TEKST:
Vragen van lezers
● Sommigen denken dat het verkeerd is om te jagen en te vissen, terwijl anderen geen kwaad zien in zulke bezigheden. Sommigen die denken dat het jagen is toegestaan, beweren echter dat men onmiddellijk nadat het wild is geschoten, het bloed er uit moet laten lopen om het verbod op het eten van bloed niet te overtreden. Het bloed er uit laten lopen, wordt over het algemeen niet gedaan. Wat is de Schriftuurlijke zienswijze betreffende deze zaken? — A.A., Verenigde Staten.
Wij moeten datgene wat Jehovah goedkeurt, niet veroordelen en evenmin datgene wat Jehovah veroordeelt, goedkeuren. In de Bijbel wordt gesproken over „onredelijke dieren, welke van nature worden geboren om te worden gevangen en vernietigd.” Sommigen beweren dat dit alleen van toepassing is na de vloed van Noachs dagen. Maar dit was ook zo in Eden, toen „Jehovah God er toe overging lange klederen van vellen te maken voor Adam en voor zijn vrouw en hen te kleden.” Eveneens lang voor de vloed, werd Abel goedgekeurd omdat hij een dierlijk slachtoffer bracht, terwijl de afgekeurde Kaïn geen aandeel had in het doden van dieren opdat deze geofferd konden worden, maar bloedeloze vruchten van het veld offerde. — 2 Petr. 2:12; Gen. 3:21; 4:3-5, NW.

OPDRACHTGEGEVENS: Geef het gedeelte van de tekst over jagen en vissen opnieuw weer, beginnend bij "Vragen van lezers" en doorlopend tot en met "A.A., Verenigde Staten.". Vervang daarin "bloed" door "vet". Baseer u uitsluitend op de tekst over jagen en vissen.

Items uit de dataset
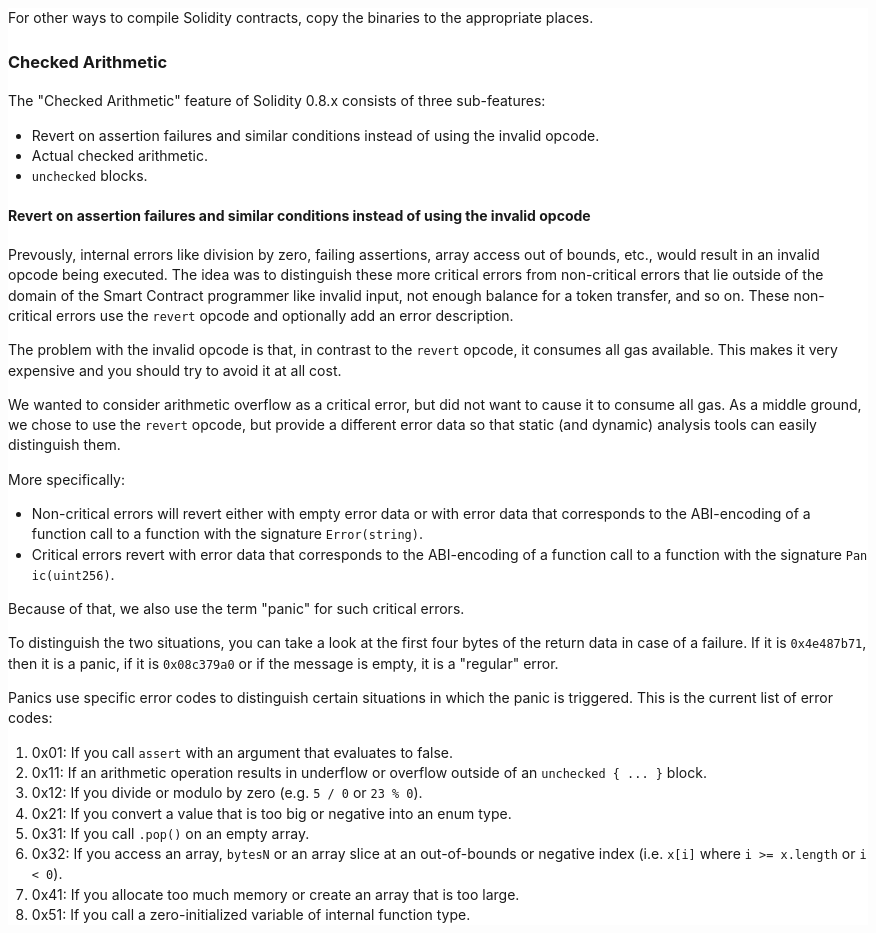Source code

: For other ways to compile Solidity contracts, copy the binaries to the appropriate places.


### Checked Arithmetic

The "Checked Arithmetic" feature of Solidity 0.8.x consists of three sub-features:
- Revert on assertion failures and similar conditions instead of using the invalid opcode.
- Actual checked arithmetic.
- ``unchecked`` blocks.

#### Revert on assertion failures and similar conditions instead of using the invalid opcode

Prevously, internal errors like division by zero, failing assertions, array access out of bounds,
etc., would result in an invalid opcode being executed. The idea was to distinguish
these more critical errors from non-critical errors that lie outside of the domain
of the Smart Contract programmer like invalid input, not enough balance for a token transfer,
and so on. These non-critical errors use the ``revert`` opcode and optionally add an error description.

The problem with the invalid opcode is that, in contrast to the ``revert`` opcode, it consumes all gas available.
This makes it very expensive and you should try to avoid it at all cost.

We wanted to consider arithmetic overflow as a critical error, but did not want to cause it to consume all gas.
As a middle ground, we chose to use the ``revert`` opcode, but provide a different error data
so that static (and dynamic) analysis tools can easily distinguish them.

More specifically:
 - Non-critical errors will revert either with empty error data or with error data that
   corresponds to the ABI-encoding of a function call to a function with the signature ``Error(string)``.
 - Critical errors revert with error data that corresponds to the ABI-encoding of a function call
   to a function with the signature ``Panic(uint256)``.

Because of that, we also use the term "panic" for such critical errors.

To distinguish the two situations, you can take a look at the first four bytes of the return data in case
of a failure. If it is ``0x4e487b71``, then it is a panic, if it is ``0x08c379a0``
or if the message is empty, it is a "regular" error.

Panics use specific error codes to distinguish certain situations in which the panic is triggered.
This is the current list of error codes:

1. 0x01: If you call ``assert`` with an argument that evaluates to false.
2. 0x11: If an arithmetic operation results in underflow or overflow outside of an ``unchecked { ... }`` block.
3. 0x12: If you divide or modulo by zero (e.g. ``5 / 0`` or ``23 % 0``).
4. 0x21: If you convert a value that is too big or negative into an enum type.
5. 0x31: If you call ``.pop()`` on an empty array.
6. 0x32: If you access an array, ``bytesN`` or an array slice at an out-of-bounds or negative index (i.e. ``x[i]`` where ``i >= x.length`` or ``i < 0``).
7. 0x41: If you allocate too much memory or create an array that is too large.
8. 0x51: If you call a zero-initialized variable of internal function type.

UITWERKING:
Vragen van lezers
● Sommigen denken dat het verkeerd is om te jagen en te vissen, terwijl anderen geen kwaad zien in zulke bezigheden. Sommigen die denken dat het jagen is toegestaan, beweren echter dat men onmiddellijk nadat het wild is geschoten, het vet er uit moet laten lopen om het verbod op het eten van vet niet te overtreden. Het vet er uit laten lopen, wordt over het algemeen niet gedaan. Wat is de Schriftuurlijke zienswijze betreffende deze zaken? — A.A., Verenigde Staten.